» Task statement
Render the data below as a two-column CSV with the headers "text" and "answer", putting each text and the answer that follows it on one row, with every field in quotes and any line breaks turned into spaces. Leave the pictures out.

» Available records
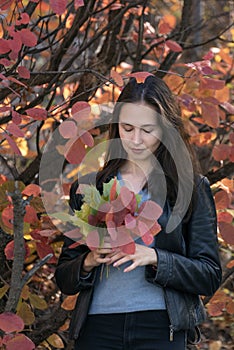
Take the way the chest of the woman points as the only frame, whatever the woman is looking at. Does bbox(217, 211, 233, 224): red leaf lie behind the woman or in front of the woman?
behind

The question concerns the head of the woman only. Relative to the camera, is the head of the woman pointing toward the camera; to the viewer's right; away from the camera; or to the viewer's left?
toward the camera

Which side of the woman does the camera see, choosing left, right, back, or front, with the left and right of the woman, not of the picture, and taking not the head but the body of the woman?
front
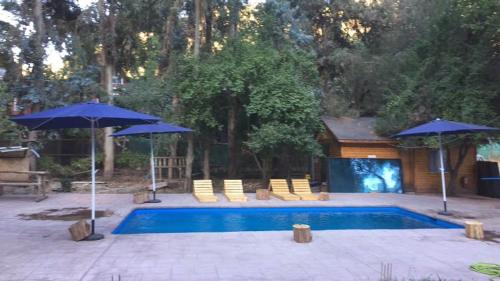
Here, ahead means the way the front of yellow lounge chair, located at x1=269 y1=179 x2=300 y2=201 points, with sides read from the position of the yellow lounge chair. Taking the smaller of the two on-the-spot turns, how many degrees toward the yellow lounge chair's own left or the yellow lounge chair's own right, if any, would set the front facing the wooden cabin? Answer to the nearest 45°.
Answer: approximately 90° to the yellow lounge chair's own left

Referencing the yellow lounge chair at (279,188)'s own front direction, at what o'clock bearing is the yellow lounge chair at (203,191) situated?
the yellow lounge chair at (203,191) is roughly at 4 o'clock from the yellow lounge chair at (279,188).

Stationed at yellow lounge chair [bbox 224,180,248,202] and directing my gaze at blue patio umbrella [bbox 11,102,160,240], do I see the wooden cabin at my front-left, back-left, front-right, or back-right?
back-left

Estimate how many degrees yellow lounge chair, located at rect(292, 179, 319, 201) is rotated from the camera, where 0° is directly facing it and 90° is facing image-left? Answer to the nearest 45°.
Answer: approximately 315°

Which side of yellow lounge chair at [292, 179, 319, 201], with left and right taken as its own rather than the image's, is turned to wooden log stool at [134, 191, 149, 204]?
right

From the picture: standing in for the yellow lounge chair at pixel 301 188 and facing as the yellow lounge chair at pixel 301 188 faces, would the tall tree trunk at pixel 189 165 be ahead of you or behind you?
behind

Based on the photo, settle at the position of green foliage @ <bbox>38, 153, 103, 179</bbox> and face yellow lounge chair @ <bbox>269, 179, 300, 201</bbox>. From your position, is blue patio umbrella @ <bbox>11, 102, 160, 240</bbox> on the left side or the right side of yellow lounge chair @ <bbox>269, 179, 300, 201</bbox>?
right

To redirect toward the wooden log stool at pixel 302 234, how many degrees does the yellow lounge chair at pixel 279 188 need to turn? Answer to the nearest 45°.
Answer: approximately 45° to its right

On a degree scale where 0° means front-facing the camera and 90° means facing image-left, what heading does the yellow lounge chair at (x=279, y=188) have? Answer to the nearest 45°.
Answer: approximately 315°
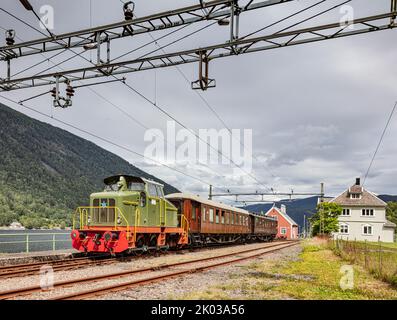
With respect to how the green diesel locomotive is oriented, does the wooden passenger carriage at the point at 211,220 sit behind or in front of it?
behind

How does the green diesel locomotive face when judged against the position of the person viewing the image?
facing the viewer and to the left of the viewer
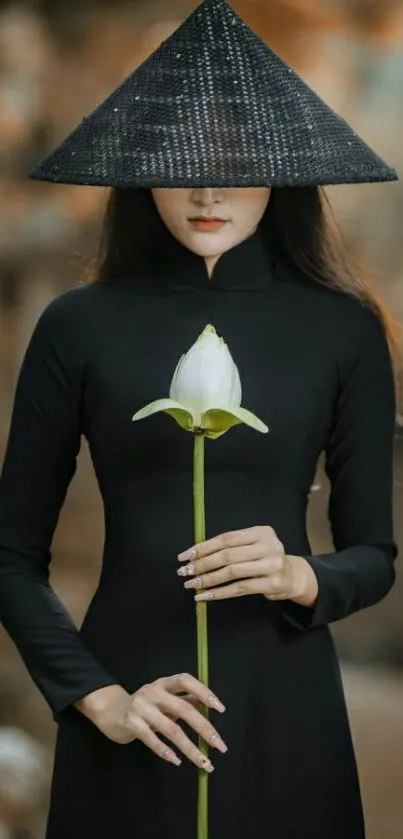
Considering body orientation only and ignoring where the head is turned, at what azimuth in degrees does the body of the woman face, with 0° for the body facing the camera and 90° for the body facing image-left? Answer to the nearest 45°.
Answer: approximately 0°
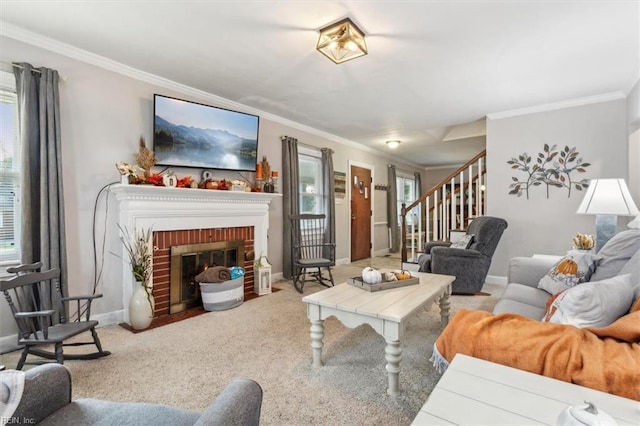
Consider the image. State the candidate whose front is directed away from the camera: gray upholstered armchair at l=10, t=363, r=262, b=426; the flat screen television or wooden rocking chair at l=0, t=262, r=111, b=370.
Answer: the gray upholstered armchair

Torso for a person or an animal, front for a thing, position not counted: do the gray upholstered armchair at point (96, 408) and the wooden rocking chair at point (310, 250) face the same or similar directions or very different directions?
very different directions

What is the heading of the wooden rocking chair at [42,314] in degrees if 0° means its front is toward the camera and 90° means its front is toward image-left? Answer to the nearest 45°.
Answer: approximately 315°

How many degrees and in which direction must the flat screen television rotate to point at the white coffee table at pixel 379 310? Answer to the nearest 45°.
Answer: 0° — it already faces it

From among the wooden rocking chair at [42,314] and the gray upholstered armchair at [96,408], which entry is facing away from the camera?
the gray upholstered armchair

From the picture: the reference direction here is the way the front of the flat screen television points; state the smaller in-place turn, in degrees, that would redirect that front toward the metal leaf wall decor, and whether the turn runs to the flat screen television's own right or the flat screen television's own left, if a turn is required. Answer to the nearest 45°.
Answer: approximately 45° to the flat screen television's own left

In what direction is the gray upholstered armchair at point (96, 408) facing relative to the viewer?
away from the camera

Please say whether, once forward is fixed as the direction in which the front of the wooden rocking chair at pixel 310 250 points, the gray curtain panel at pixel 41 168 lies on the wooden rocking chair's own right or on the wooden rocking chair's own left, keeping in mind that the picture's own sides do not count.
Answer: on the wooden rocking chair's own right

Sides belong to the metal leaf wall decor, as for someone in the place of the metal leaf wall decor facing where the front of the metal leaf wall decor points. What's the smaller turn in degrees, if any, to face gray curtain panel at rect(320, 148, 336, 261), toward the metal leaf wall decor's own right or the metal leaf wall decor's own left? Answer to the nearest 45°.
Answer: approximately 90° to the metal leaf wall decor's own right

» Task solution
text,answer
"Take the way the chest of the woman points as the only frame, whatever the woman is looking at. Does bbox(217, 211, 233, 224): red leaf lie behind the woman or in front of the woman?","behind"
"The question concerns the head of the woman only. Relative to the camera, is the head of the woman pointing toward the camera; to the viewer's right; away from the camera; or to the viewer's left?","toward the camera"
"Which side of the woman does the camera see, choosing left, right, back, or front, with the left and right of the woman, not of the picture, and taking not the head but the body of the woman?","front"
"Here, ahead means the way the front of yellow lounge chair, located at x1=269 y1=179 x2=300 y2=201 points, with sides read from the position of the yellow lounge chair. Taking the smaller of the two on-the-spot turns, how many degrees toward the yellow lounge chair's own left or the yellow lounge chair's own right, if any, would set the front facing the wooden cabin? Answer to the nearest 45°. Answer:","approximately 90° to the yellow lounge chair's own left"
"Referencing the yellow lounge chair at (279,188)'s own front direction, at what o'clock bearing is the yellow lounge chair at (203,191) situated?","the yellow lounge chair at (203,191) is roughly at 4 o'clock from the yellow lounge chair at (279,188)."
"Stationed at yellow lounge chair [bbox 224,180,248,202] and directing my gaze at blue patio umbrella [bbox 11,102,160,240], do I see the wooden cabin at my front-left, back-left, front-right, or back-right?","back-left"
"Estimate how many degrees yellow lounge chair, located at rect(292, 179, 319, 201) is rotated from the camera, where 0° is directly facing it and 90° is facing image-left? Answer to the nearest 45°. Answer:","approximately 315°"
"Which side of yellow lounge chair at [292, 179, 319, 201], with left and right taken as its own rather than the image's, is turned to wooden log stool at [134, 191, 149, 204]?","right"
"From the picture: standing in for the yellow lounge chair at pixel 301 188 and facing as the yellow lounge chair at pixel 301 188 faces, would the tall tree trunk at pixel 189 165 be ahead of you or behind you?","behind"
"Based on the photo, settle at the position of green foliage @ <bbox>38, 153, 103, 179</bbox> and face yellow lounge chair @ <bbox>269, 179, 300, 201</bbox>. From your position, is blue patio umbrella @ <bbox>11, 102, 160, 240</bbox> on the left side or the right side of yellow lounge chair @ <bbox>269, 179, 300, 201</bbox>?","right"
"To redirect toward the wooden log stool at pixel 302 234, how many degrees does the yellow lounge chair at pixel 279 188 need to turn? Answer to the nearest 45°. Answer:","approximately 45° to its right"
"On a degree scale where 0° means front-facing the camera and 90° means facing image-left, what heading does the yellow lounge chair at (x=279, y=188) have? Answer to the nearest 45°. Answer:","approximately 315°"
"With respect to how the green diesel locomotive is oriented, does the wooden passenger carriage at the point at 211,220 sit behind or in front of it?","behind"
"How does the green diesel locomotive face when judged against the position of the person viewing the image?","facing the viewer and to the left of the viewer"
"Considering body orientation only and ignoring where the head is turned, at what azimuth in degrees does the body of the woman face, with 0° for the body facing the camera and 90° for the body facing image-left? Answer to the nearest 45°. Answer:","approximately 0°"
"Consider the image. State the candidate whose front is directed away from the camera: gray upholstered armchair at l=10, t=363, r=262, b=426; the flat screen television or wooden rocking chair at l=0, t=262, r=111, b=370. Answer:","the gray upholstered armchair"
"Torso for a person or an animal, front for a thing, position not counted: do the gray upholstered armchair at point (96, 408) and the wooden rocking chair at point (310, 250) face the same or similar directions or very different directions?","very different directions"
"What is the heading of the wooden rocking chair at [42,314] in degrees if 0° means its front is toward the camera and 90° means its front is toward image-left? Answer to the nearest 45°. Answer:","approximately 315°"
"How many degrees and in which direction must the flat screen television rotate to point at the white coffee table at pixel 379 310? Answer to the nearest 45°. Answer:","0° — it already faces it"
"From among the wooden rocking chair at [42,314] and the gray upholstered armchair at [96,408], which entry is facing away from the camera?","the gray upholstered armchair"
"From the picture: the reference direction here is the way the front of the flat screen television points; state the smaller in-place turn, in degrees, that would redirect that front toward the metal leaf wall decor, and whether the turn runs to the flat screen television's own right or the flat screen television's own left, if a turn is required. Answer to the nearest 45°. Answer:","approximately 45° to the flat screen television's own left"
"In what direction is the gray upholstered armchair at point (96, 408) facing relative to the viewer?","away from the camera"
"Please say whether, once forward is fixed as the direction in which the front of the wooden rocking chair at pixel 310 250 points, the gray curtain panel at pixel 41 168 lies on the wooden rocking chair's own right or on the wooden rocking chair's own left, keeping in mind that the picture's own sides do not count. Answer:","on the wooden rocking chair's own right"
"Sides belong to the metal leaf wall decor, as for someone in the place of the metal leaf wall decor facing where the front of the metal leaf wall decor points. What's the smaller turn in degrees, if any, to face gray curtain panel at rect(320, 148, 336, 261), toward the metal leaf wall decor's own right or the metal leaf wall decor's own left? Answer to the nearest 45°. Answer:","approximately 90° to the metal leaf wall decor's own right"